Half of respondents in the new Angus Reid Institute poll said their mental health has worsened, including 10 per cent who said it has worsened “a lot.”

Among the more than 1,900 respondents, people reported being “bored” and “depressed” almost as much as they said they were “grateful” and “optimistic.”

“Worried” and “anxious” were the top two answers, emotional states that experts don’t expect to dissipate any time soon.

“I think we’re going to have a lot more mental health issues as time goes on,” Rima Styra, an associate professor of psychiatry at the University of Toronto, told

"Right now we’re not seeing all of it because people are trying to deal with their specific needs right now. Housing, finding food… trying to deal with employment. But once all of this settles, people are going to sit back and start thinking about it.”

That’s when the current anxieties may intensify, said Styra, particularly among vulnerable groups such as the elderly and those with pre-existing mental health issues.

“Compile that with financial problems and it’s a very deep hole for people to get out of,” said Styra.

The COVID-19 pandemic is uncharted territory not only as far as infectious diseases are concerned, but also for the mental health impact. Though Canadian officials initially touted the lessons learned from the SARS outbreak in 2003 as a reason why the novel coronavirus risk was deemed low to Canadians, that talking point has long faded. So too has any notion that the psychological impacts measures during that era may apply today.

Styra co-authored a 2004 study that looked at the mental health of people in Toronto forced to quarantine for 10 days. It found that self-isolation could be associated with post-traumatic stress (PTSD) symptoms.

Styra told that while that research may seem a useful barometer for mental health during an outbreak, the COVID-19 pandemic is far worse and “a lot more stressful at present.” She and her colleagues are doing a study of health-care workers across several hospitals that they hope will better inform officials of specific mental health needs. 
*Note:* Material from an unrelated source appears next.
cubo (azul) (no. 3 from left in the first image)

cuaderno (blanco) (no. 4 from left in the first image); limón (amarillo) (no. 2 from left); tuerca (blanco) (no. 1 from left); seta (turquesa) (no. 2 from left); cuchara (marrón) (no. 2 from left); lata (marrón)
For the general public, Styra suggests people monitor themselves.

“Have a sense of where you’re at,” she said. “If you’re tearful, sad, you’re very pessimistic about the future, starting to have anxiety, not being able to concentrate or sleep. Reach out for mental health support now.”
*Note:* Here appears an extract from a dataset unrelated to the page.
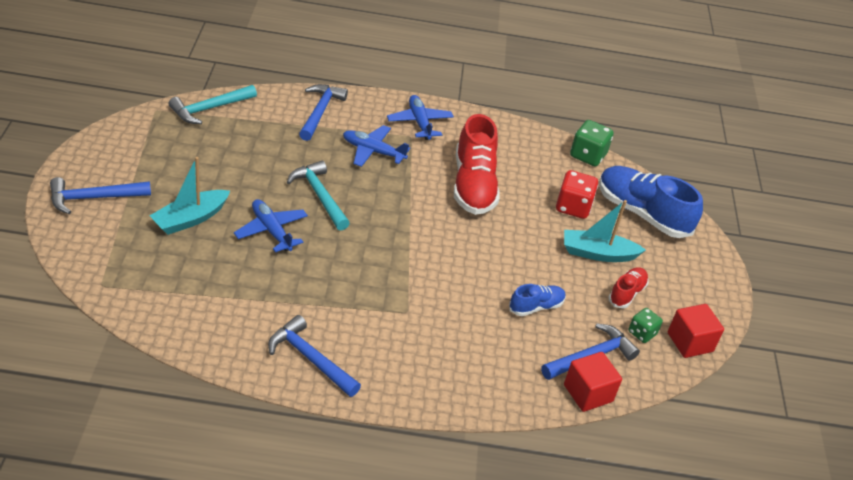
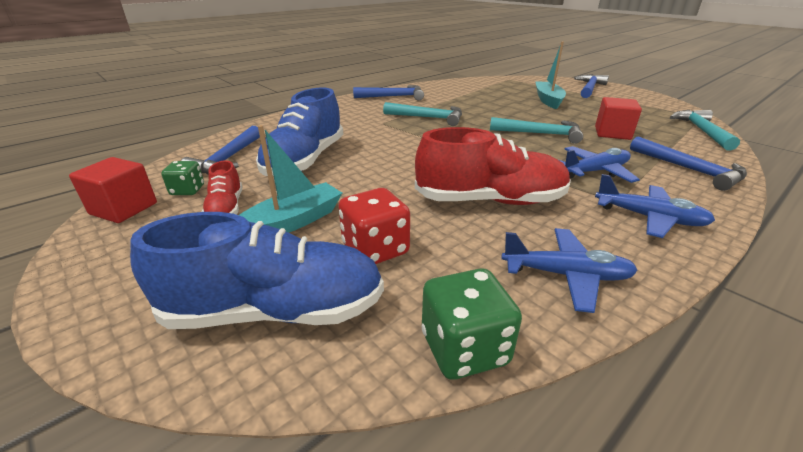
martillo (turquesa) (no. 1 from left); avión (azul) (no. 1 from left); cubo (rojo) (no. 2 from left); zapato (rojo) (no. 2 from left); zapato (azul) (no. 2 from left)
Telehealth services are growing across the country, added Styra, who has personally spoken with patients who appreciate the telemedicine model. While mental health issues may grow increasingly complicated, support accessed over technology—professional or through friends and family—is a silver lining of the pandemic.

Technology is revealing how connected we all are, even more than during the SARS epidemic.

“Now it’s more of a community-based perception where people feel a lot more supported in many ways. Everyone is involved in this now. There’s a sense of community,” said Styra.

That too may be reflected in the new Angus Reid poll. Though worry and anxiety were the top responses, there was also a sense of optimism. “Grateful” was the third-highest response.